A war on Iraq seems inevitable at the present time. In spite of Iraqi attempts to concede to the demands of the UN, even this is no longer enough for imperialism which is growing impatient. The US and Britain maintain that Saddam is a liar and that they will have to attack anyway. For them, February would be the best time to attack, so they are in a rush to announce the commencement of hostilities. It will take some months to position the troops and equipment, particularly since they will not have easy access to bases in Saudi Arabia, Jordan, Germany, etc. and will likely have base their operations out of Qatar. As we have explained before, the decision has likely already been made, and the rest is just window-dressing for public consumption.

The Vietnam War resulted in mass movements of the youth and workers, ultimately forcing the imperialists to withdraw. Then, the US economy was still enjoying the post-war boom – the strongest upswing in history – and this had an effect on people's consciousness. The heavy battalions of workers did not oppose the war in mass numbers for a number of years – but eventually they too came out on the streets. Now we are faced with stagnation, recession, and even depression. The enormous cost of the war can only hurt the working class and further depress the already moribund economy. Of course for the rich it will be different!
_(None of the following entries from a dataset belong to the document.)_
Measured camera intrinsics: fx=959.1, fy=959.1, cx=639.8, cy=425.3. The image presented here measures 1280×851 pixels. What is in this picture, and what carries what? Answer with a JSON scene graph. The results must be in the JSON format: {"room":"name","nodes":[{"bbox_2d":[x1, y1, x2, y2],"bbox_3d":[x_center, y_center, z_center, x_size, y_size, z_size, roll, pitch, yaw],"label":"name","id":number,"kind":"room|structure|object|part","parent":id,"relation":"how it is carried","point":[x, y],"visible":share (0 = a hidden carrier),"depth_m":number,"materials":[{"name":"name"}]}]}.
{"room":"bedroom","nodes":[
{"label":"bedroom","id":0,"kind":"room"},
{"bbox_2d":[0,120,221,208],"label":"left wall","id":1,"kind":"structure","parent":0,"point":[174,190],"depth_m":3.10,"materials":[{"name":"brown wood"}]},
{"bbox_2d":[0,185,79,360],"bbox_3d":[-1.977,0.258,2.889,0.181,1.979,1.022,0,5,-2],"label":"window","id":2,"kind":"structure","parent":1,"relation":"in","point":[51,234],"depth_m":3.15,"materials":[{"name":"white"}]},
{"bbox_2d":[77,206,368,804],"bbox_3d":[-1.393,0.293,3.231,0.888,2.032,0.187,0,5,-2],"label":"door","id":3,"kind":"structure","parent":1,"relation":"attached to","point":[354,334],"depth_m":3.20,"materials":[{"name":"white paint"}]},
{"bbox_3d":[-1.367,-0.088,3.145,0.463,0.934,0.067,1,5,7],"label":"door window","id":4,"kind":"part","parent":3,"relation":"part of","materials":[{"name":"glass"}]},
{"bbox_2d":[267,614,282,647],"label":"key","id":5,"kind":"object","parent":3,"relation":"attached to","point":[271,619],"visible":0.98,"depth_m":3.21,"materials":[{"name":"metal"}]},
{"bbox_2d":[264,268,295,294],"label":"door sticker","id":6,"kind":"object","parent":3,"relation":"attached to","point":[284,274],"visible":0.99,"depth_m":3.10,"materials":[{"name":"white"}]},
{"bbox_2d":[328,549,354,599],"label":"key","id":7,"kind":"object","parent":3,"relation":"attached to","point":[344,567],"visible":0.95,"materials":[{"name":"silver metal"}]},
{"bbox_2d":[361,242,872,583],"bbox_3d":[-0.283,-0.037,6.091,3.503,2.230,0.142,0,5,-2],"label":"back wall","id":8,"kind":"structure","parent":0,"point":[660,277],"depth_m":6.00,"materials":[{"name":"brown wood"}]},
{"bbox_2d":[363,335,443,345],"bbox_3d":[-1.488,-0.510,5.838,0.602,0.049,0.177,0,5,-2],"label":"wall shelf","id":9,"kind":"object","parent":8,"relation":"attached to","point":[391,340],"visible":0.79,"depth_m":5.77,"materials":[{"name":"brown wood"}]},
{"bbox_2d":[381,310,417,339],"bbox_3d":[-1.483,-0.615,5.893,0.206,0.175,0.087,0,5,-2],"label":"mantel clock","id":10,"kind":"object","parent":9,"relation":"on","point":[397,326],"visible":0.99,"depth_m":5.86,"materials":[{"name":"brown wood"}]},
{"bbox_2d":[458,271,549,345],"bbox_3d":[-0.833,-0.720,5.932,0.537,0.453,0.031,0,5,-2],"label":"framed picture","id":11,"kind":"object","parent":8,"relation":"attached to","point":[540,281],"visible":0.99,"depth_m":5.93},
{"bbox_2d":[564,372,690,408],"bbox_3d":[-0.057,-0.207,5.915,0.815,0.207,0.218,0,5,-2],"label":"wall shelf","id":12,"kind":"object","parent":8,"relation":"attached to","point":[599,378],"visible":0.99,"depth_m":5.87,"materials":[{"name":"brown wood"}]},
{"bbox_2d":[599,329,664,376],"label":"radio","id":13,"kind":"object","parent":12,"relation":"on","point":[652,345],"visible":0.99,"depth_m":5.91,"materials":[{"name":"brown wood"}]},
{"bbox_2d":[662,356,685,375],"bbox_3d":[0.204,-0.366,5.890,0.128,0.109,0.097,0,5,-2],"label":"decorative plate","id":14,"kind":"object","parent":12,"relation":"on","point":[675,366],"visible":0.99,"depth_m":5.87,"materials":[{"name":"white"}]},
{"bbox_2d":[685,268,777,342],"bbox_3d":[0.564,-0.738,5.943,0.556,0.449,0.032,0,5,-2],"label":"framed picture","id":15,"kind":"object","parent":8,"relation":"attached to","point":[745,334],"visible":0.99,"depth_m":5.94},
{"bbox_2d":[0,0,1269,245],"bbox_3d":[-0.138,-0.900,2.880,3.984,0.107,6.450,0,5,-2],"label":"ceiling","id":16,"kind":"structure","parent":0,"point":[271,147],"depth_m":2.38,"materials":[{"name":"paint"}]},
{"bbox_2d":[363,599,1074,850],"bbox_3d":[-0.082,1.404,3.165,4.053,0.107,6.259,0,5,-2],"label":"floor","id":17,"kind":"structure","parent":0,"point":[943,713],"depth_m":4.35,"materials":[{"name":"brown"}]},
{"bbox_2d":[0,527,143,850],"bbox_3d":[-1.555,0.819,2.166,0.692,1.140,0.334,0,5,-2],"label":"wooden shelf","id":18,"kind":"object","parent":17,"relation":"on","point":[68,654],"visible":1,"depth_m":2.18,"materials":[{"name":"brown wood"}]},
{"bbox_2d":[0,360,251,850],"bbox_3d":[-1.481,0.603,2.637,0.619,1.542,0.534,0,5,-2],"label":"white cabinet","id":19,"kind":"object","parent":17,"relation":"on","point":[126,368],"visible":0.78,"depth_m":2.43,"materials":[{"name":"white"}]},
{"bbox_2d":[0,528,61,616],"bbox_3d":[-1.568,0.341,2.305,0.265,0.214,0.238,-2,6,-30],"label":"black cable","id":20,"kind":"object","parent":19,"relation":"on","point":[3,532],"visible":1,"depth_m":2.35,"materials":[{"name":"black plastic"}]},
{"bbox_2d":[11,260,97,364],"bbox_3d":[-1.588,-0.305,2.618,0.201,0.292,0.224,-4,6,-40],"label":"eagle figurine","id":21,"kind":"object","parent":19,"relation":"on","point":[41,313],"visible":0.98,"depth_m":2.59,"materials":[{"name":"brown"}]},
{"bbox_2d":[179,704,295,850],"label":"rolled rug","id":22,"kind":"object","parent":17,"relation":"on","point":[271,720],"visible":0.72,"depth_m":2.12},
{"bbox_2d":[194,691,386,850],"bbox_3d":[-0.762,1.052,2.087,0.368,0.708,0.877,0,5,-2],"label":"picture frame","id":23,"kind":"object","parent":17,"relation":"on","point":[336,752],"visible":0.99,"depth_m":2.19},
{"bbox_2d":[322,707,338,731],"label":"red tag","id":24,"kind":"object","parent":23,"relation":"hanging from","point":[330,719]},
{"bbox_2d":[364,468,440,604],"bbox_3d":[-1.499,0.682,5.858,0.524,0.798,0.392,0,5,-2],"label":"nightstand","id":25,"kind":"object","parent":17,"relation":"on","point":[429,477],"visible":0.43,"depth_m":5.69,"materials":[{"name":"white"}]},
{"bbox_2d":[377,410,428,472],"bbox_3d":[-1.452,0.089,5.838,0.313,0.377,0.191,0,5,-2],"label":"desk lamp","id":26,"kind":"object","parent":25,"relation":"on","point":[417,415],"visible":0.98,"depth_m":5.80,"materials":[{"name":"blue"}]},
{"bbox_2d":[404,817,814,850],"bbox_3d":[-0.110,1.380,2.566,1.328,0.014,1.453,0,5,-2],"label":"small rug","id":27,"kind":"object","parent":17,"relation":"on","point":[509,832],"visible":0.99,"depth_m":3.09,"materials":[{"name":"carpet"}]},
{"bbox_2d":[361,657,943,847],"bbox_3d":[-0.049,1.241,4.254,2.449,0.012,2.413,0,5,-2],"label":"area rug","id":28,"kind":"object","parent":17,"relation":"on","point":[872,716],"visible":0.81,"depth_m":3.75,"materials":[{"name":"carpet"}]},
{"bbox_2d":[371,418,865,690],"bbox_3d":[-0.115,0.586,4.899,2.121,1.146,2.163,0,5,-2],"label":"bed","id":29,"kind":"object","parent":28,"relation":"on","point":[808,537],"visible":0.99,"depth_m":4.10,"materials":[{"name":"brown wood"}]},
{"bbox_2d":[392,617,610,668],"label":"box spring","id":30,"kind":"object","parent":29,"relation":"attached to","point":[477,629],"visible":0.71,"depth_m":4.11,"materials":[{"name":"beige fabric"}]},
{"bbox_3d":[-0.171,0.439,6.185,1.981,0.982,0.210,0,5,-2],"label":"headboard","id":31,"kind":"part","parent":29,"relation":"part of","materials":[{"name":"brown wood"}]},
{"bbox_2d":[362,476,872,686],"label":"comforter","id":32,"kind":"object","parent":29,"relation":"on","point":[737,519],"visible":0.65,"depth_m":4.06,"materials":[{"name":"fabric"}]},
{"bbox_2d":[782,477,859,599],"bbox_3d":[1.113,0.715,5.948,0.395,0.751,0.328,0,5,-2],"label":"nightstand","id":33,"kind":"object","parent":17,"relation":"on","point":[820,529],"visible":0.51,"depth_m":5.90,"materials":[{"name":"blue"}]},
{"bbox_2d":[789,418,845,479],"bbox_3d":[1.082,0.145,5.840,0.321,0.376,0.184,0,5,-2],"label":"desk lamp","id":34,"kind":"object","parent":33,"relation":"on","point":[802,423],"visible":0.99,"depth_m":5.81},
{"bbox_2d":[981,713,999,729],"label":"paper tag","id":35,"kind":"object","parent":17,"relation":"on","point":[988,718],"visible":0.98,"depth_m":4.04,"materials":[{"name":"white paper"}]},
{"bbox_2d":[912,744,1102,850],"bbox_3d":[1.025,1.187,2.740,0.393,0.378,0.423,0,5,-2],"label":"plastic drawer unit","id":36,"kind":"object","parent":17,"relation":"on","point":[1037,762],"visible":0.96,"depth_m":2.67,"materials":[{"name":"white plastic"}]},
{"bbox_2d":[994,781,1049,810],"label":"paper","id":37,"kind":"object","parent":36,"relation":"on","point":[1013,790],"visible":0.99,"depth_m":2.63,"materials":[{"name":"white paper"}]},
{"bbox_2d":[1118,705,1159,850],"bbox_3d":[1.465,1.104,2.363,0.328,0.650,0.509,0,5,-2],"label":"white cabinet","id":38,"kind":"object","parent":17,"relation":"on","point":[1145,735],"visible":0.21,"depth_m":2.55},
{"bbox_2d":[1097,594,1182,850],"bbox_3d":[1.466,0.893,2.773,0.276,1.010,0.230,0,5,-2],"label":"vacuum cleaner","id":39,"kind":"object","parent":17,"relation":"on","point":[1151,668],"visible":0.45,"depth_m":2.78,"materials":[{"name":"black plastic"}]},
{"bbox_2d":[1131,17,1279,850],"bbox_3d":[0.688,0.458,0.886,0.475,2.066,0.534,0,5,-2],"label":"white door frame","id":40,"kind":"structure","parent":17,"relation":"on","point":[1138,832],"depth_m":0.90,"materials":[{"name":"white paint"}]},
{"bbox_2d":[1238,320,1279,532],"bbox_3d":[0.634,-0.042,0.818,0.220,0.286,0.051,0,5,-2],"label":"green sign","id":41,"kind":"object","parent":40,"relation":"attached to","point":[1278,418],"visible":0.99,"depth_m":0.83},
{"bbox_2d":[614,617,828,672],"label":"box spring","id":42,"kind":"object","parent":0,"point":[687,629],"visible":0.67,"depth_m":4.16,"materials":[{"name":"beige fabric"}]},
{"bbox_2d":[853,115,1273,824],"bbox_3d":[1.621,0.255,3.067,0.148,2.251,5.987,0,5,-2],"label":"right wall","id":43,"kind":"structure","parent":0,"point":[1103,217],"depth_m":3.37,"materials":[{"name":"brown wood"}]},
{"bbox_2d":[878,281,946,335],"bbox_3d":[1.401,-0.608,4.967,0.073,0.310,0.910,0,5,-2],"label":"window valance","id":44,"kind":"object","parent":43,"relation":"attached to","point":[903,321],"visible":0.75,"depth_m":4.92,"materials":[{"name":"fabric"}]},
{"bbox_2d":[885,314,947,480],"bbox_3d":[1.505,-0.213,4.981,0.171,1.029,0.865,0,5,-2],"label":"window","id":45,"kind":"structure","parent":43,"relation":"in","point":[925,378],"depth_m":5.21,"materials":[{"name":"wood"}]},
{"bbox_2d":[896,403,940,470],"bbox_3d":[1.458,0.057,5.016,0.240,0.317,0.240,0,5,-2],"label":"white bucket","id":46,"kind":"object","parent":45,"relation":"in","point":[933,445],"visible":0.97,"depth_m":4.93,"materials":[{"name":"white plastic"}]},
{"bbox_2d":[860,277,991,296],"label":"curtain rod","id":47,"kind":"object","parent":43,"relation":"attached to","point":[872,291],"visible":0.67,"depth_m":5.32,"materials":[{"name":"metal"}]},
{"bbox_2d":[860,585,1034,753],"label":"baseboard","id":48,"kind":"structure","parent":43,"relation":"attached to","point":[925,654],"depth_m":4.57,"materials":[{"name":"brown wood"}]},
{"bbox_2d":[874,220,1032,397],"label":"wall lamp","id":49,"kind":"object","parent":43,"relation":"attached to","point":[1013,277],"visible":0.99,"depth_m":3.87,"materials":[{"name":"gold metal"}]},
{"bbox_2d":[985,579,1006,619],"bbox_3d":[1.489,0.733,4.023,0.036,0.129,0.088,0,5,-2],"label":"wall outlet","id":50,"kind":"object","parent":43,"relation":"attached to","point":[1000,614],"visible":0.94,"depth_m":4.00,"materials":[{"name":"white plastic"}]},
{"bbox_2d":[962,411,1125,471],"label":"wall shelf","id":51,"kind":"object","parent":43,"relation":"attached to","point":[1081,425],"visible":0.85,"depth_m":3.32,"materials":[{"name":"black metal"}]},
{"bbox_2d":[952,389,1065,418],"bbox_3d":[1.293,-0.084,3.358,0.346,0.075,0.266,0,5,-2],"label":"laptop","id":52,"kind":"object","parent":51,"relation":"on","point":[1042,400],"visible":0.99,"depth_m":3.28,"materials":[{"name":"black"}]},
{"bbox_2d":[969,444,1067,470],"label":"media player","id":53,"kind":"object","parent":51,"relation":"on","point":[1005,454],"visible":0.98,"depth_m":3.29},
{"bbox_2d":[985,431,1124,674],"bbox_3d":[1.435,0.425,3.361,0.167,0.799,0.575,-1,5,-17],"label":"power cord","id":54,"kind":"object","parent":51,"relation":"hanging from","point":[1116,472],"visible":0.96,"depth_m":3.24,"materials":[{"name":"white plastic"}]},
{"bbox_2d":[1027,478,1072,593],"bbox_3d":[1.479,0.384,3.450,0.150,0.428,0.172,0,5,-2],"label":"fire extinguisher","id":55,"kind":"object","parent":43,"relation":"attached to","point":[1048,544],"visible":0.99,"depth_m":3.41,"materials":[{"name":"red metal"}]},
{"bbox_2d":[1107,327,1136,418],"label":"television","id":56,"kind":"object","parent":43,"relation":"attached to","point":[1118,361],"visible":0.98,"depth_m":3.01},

Along with increased defense contracts at the expense of programs like education, oil prices will soar, and the oil barons assembled around Bush will make a killing!

As the "war on terror" drags on and new fronts such as Iraq are opened up, the youth and workers will begin to question the status quo on a mass scale. Already, the youth is in ferment, and big mobilizations of the workers are being prepared on the trade union front. A deteriorating quality of life and a future of cuts, attacks on living standards and civil liberties is what capitalism holds in store for us. We must begin now to mobilize the youth and working class against the hypocrisy of the ruling class. These people do not represent us, and do not have our best interests at heart. One look at the growing list of corporate scandals, rising unemployment lines, bloated military budget and militarism proves that these people do not have the ability to build a peaceful, prosperous world. No to the War on Iraq! Money for Healthcare and Education! Us Troops out of the Middle East!